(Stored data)
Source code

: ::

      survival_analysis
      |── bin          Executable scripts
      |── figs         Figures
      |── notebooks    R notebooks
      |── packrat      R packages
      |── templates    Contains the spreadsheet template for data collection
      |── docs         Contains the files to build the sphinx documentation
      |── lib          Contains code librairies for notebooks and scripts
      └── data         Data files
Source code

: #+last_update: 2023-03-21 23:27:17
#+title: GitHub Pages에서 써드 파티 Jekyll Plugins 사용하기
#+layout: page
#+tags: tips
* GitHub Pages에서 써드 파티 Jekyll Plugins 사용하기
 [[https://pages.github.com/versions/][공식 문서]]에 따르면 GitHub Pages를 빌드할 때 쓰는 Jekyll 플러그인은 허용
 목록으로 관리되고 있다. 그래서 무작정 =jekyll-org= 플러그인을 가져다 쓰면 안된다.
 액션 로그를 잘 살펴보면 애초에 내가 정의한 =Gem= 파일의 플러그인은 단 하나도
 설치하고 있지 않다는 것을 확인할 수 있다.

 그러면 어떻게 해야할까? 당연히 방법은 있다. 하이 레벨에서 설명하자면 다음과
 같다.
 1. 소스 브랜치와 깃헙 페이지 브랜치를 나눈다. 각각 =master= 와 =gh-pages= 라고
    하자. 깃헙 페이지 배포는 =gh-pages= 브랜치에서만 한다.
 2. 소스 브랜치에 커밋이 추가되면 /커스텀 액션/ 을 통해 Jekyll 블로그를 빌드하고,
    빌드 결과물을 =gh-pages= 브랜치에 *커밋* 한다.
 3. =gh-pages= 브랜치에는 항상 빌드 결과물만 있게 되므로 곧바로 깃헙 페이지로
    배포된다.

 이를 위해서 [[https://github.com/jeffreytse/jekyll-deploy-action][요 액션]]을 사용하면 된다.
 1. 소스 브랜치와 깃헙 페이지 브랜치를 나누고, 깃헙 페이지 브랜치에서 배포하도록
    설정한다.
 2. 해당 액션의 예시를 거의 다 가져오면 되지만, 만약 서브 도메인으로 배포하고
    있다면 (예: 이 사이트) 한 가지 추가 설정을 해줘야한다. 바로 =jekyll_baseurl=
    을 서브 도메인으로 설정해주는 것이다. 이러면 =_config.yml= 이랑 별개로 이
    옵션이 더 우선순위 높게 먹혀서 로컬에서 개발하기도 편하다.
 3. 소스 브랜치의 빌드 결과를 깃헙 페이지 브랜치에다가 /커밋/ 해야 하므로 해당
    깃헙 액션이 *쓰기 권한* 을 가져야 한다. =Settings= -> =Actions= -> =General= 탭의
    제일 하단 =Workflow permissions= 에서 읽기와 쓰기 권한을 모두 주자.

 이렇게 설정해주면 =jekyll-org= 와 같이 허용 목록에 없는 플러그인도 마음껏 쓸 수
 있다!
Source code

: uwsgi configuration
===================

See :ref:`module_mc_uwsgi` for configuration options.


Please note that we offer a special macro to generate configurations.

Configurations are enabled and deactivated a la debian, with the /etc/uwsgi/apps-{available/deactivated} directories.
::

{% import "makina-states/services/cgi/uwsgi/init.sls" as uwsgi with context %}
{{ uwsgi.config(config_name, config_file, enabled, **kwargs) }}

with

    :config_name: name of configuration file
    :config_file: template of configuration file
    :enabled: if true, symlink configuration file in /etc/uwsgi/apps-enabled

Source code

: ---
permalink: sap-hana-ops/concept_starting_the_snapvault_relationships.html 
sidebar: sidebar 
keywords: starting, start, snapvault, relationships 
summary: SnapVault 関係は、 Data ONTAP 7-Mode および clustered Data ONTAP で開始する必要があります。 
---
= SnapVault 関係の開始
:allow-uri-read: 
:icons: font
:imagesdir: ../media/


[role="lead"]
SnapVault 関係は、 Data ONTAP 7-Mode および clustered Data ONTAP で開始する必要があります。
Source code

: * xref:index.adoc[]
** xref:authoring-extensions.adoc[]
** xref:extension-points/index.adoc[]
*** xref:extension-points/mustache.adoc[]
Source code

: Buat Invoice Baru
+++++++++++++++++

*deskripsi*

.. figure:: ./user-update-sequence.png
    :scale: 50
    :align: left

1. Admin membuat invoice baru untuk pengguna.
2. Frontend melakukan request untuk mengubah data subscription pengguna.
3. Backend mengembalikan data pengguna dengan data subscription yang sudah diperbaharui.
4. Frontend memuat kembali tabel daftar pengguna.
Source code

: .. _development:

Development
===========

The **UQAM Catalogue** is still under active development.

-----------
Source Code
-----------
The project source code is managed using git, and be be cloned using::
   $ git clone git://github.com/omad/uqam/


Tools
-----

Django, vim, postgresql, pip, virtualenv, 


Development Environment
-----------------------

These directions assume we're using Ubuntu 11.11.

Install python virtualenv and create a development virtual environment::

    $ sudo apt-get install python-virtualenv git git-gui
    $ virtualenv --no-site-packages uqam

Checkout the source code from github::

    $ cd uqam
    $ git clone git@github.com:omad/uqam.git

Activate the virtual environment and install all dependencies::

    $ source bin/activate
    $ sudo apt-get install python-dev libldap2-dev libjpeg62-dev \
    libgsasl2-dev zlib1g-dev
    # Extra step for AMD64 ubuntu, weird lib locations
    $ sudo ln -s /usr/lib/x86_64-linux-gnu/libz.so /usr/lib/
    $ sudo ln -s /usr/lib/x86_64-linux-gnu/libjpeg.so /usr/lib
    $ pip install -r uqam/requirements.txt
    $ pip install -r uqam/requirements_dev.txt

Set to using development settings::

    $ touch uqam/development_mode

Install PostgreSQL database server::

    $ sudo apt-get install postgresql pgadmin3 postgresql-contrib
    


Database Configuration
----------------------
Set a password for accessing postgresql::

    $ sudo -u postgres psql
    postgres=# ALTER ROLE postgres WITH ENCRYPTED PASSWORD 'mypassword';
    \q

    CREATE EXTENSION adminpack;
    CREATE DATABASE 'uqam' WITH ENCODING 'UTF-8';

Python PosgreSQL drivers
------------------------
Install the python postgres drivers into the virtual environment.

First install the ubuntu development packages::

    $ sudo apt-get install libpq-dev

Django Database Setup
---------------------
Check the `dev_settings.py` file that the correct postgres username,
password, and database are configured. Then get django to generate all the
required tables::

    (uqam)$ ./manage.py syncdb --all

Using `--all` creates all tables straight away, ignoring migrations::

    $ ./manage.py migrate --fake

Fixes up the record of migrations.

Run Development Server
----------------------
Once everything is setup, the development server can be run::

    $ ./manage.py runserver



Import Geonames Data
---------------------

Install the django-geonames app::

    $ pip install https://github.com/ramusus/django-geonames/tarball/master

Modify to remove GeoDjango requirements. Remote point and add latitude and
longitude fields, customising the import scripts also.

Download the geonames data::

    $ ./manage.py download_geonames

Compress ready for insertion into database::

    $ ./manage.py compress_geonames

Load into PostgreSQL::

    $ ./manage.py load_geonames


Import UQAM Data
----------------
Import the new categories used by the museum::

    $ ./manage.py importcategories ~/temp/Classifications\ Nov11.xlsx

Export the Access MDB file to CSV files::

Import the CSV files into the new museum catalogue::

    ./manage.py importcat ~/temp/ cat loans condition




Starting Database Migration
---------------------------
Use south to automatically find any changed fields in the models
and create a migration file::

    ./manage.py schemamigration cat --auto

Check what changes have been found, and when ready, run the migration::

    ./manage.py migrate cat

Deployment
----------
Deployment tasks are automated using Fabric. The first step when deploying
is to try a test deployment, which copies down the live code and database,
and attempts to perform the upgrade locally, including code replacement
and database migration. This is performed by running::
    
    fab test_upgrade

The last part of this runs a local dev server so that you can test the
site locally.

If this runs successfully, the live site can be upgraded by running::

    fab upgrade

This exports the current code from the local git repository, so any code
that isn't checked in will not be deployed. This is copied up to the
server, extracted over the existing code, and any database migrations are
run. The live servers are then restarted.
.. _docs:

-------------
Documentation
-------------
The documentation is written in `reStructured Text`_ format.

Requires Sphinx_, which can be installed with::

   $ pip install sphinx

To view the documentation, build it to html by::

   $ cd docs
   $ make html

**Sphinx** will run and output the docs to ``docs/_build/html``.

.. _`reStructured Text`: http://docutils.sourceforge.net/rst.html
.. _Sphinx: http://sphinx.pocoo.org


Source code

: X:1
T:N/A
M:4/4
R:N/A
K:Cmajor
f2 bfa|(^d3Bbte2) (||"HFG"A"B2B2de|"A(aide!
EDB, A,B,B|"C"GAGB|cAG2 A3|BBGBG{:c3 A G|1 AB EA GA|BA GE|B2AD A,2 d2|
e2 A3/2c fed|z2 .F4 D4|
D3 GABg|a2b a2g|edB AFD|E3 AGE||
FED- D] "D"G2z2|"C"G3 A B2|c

• Problem description: Which lines of the records above contain the word "generate"? Report each one.

• Response:
Please note that we offer a special macro to generate configurations.
password, and database are configured. Then get django to generate all the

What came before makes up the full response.